The Digital Archive service is a specially designed system in a controlled operating environment dedicated to the ongoing managed storage of digital content. OCLC has developed specific systems processes and procedures for the service tuned to the management of data for the long term.

From the time content arrives, the Digital Archive systems begin inspecting it to ensure continuity. OCLC systems perform quality checks and record the results in a "health record" for each file. Automated systems revisit these quality checks periodically so libraries receive up-to-date reports on the health of the collection. OCLC provides monthly updated information for all collections on the personal archive report portal.

For users of CONTENTdm, OCLC's digital collection management software for libraries and other cultural heritage institutions, the Digital Archive service is an optional capability integrated with various workflows for building collections. Master files are secured for ingest to the Digital Archive service using the CONTENTdm Acquisition Station, the Connexion digital import capability and the Web Harvesting service.

For users of other content management systems, the Digital Archive service provides a low-overhead mechanism for safely storing master files.

Repositories Support Project Releases Briefing Papers: Open Archives Initiative-Protocol for Metadata Harvesting and Workflows

The Repositories Support Project has released two briefing papers: Open Archives Initiative-Protocol for Metadata Harvesting and Workflows (i.e., digital repository submission workflows). Both briefing papers provide succinct introductions to the topic at hand.

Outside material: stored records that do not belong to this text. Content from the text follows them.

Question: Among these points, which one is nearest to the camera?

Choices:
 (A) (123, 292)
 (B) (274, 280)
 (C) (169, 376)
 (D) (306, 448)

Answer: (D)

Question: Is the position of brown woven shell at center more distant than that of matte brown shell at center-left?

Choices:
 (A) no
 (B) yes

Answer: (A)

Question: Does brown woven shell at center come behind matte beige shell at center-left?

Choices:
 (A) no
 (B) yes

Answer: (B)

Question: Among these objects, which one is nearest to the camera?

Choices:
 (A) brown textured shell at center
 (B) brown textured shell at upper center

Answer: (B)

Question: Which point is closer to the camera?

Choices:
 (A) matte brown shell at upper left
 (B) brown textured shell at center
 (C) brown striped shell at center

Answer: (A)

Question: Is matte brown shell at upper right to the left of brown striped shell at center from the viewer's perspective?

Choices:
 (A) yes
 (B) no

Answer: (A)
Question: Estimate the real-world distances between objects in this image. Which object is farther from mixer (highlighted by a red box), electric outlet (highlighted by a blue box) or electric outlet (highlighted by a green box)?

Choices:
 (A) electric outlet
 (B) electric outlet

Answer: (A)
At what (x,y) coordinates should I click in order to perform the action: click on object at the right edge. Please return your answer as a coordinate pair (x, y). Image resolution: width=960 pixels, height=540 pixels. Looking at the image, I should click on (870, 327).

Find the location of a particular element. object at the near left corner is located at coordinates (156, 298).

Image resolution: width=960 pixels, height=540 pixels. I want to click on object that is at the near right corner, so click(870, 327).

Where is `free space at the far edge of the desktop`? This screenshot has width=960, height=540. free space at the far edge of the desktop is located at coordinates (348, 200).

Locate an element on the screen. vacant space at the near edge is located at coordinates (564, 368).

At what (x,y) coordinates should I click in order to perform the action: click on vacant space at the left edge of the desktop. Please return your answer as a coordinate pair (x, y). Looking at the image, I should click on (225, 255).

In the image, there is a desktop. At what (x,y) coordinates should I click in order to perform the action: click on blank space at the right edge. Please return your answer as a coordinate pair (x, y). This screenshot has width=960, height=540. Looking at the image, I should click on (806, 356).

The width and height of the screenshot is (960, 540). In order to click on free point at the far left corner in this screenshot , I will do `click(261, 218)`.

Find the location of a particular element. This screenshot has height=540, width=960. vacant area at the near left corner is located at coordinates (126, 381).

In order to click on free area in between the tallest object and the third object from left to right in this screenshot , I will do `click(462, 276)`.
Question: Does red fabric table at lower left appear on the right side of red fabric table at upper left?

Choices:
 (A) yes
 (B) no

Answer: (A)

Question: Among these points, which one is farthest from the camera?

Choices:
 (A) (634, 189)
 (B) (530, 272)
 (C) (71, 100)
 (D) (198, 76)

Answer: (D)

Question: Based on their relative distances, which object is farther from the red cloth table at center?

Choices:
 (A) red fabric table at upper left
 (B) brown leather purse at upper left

Two JISC Open Archives Initiative Object Reuse and Exchange Projects

JISC is funding two projects to do small-scale OAI-ORE tests:

TheOREM (Theses with ORE Metadata), at the University of Cambridge, aims to:

  • Test the applicability of the ORE standard in a realistic scholarly setting—thesis description, submission and publication.
  • Demonstrate the advantages of the ORE approach in complex object publication, by combining it with existing web-standards compliant technologies.
  • Provide examples to fully exercise the ORE specifications in order to provide validation and future direction.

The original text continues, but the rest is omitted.